Now, you can say “yeah, but it’s too much for me”, okay, that’s fine, you admit that you are too weak, and that’s the necessary basis for developing strength - recognizing your weakness. But if you say “No, I don’t need to be restrained”. That’s it. You have just thrown away the whole thing and now you will stay weak. Same when people say “I can give up smoking whenever I want”, But they can’t WANT to give up smoking whenever they want. And without wanting to give up smoking without removing the value of smoking, you will never give it up.
Q: Some say that they can give up their addiction if they can find a replacement.
Nm: Which means that they need something to replace the vacuum left by removing the content of that which they value, which means they will never devalue it. You just replace it. You replace one addiction with the other. You’re still addicted.
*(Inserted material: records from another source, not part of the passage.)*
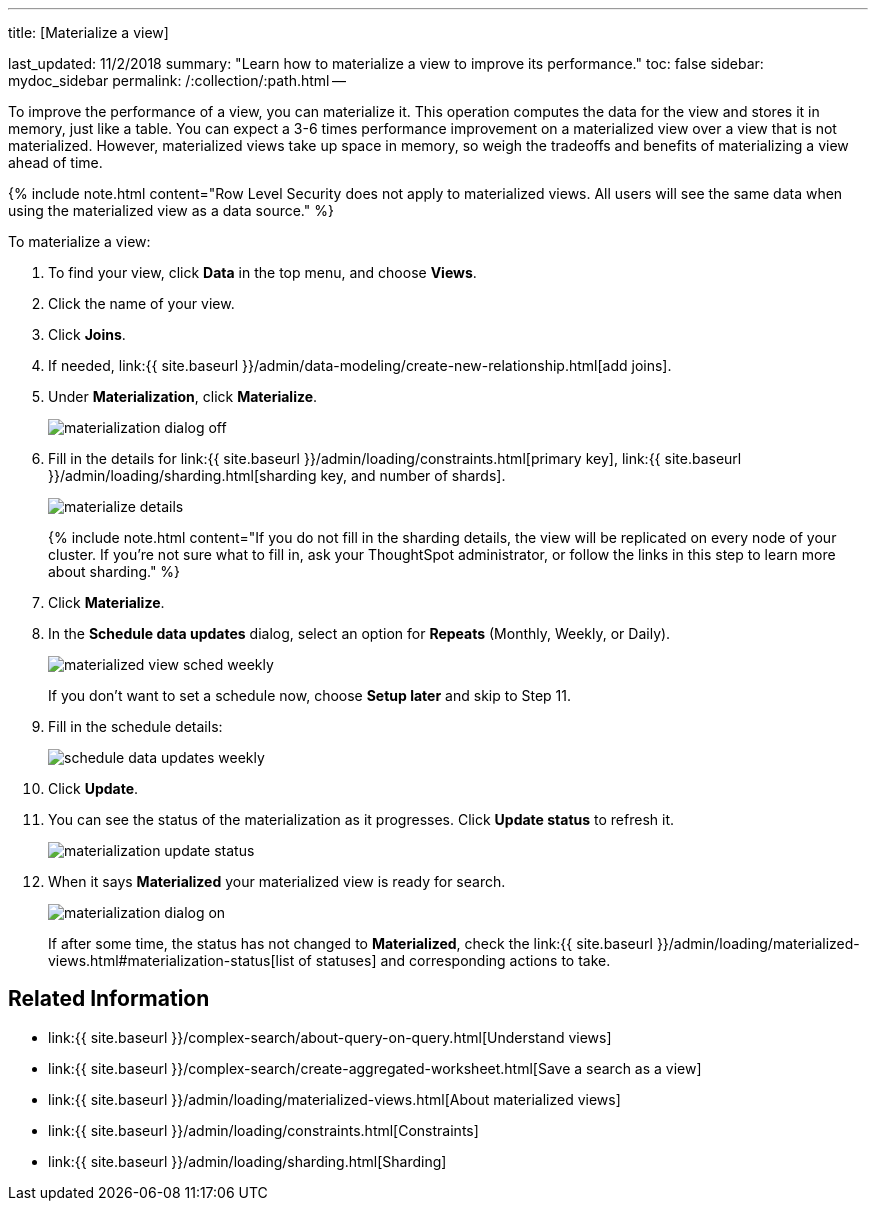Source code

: '''

title: [Materialize a view]

last_updated: 11/2/2018 summary: "Learn how to materialize a view to improve its performance." toc: false sidebar: mydoc_sidebar permalink: /:collection/:path.html --

To improve the performance of a view, you can materialize it.
This operation computes the data for the view and stores it in memory, just like a table.
You can expect a 3-6 times performance improvement on a materialized view over a view that is not materialized.
However, materialized views take up space in memory, so weigh the tradeoffs and benefits of materializing a view ahead of time.

{% include note.html content="Row Level Security does not apply to materialized views.
All users will see the same data when using the materialized view as a data source." %}

To materialize a view:

. To find your view, click *Data* in the top menu, and choose *Views*.
. Click the name of your view.
. Click *Joins*.
. If needed, link:{{ site.baseurl }}/admin/data-modeling/create-new-relationship.html[add joins].
. Under *Materialization*, click *Materialize*.
+
image::{{ site.baseurl }}/images/materialization_dialog_off.png[]

. Fill in the details for link:{{ site.baseurl }}/admin/loading/constraints.html[primary key], link:{{ site.baseurl }}/admin/loading/sharding.html[sharding key, and number of shards].
+
image::{{ site.baseurl }}/images/materialize-details.png[]
+
{% include note.html content="If you do not fill in the sharding details, the view will be replicated on every node of your cluster.
If you're not sure what to fill in, ask your ThoughtSpot administrator, or follow the links in this step to learn more about sharding." %}

. Click *Materialize*.
. In the *Schedule data updates* dialog, select an option for *Repeats* (Monthly, Weekly, or Daily).
+
image::{{ site.baseurl }}/images/materialized-view-sched-weekly.png[]
+
If you don't want to set a schedule now, choose *Setup later* and skip to Step 11.

. Fill in the schedule details:
+
image::{{ site.baseurl }}/images/schedule-data-updates-weekly.png[]

. Click *Update*.
. You can see the status of the materialization as it progresses.
Click *Update status* to refresh it.
+
image::{{ site.baseurl }}/images/materialization-update-status.png[]

. When it says *Materialized* your materialized view is ready for search.
+
image::{{ site.baseurl }}/images/materialization-dialog-on.png[]
+
If after some time, the status has not changed to *Materialized*, check the link:{{ site.baseurl }}/admin/loading/materialized-views.html#materialization-status[list of statuses] and corresponding actions to take.

== Related Information

* link:{{ site.baseurl }}/complex-search/about-query-on-query.html[Understand views]
* link:{{ site.baseurl }}/complex-search/create-aggregated-worksheet.html[Save a search as a view]
* link:{{ site.baseurl }}/admin/loading/materialized-views.html[About materialized views]
* link:{{ site.baseurl }}/admin/loading/constraints.html[Constraints]
* link:{{ site.baseurl }}/admin/loading/sharding.html[Sharding]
Q: Maybe if I replaced my addiction with a more refined or subtle one. So instead of drugs, I turn to devotion to precepts and so on.
Nm: See, that’s fine. As long as you don’t ignore the value of your addiction at the expense of it. In other words, yes, let me replace my non-precept keeping with five precepts, it’s still better. But let me not develop the view that five precepts will be enough for me to devalue my addiction because it’s not. If you don’t develop that view, then it’s fine. Then you can refine your five precepts on to eight precepts and so on. The common thread through all of that is, you wanting to be free from the value of sensuality. But if you replace your non-precepts with the five precepts and say, “That’s it, see, I am now fully accomplished in restraint” means, now you mask the fact that there is still a lot more to be done in order to uproot the value sensuality. So yes, you can replace your addiction with precepts or something else that is on the side of wholesome. But don’t entertain the notion that you are free from addiction.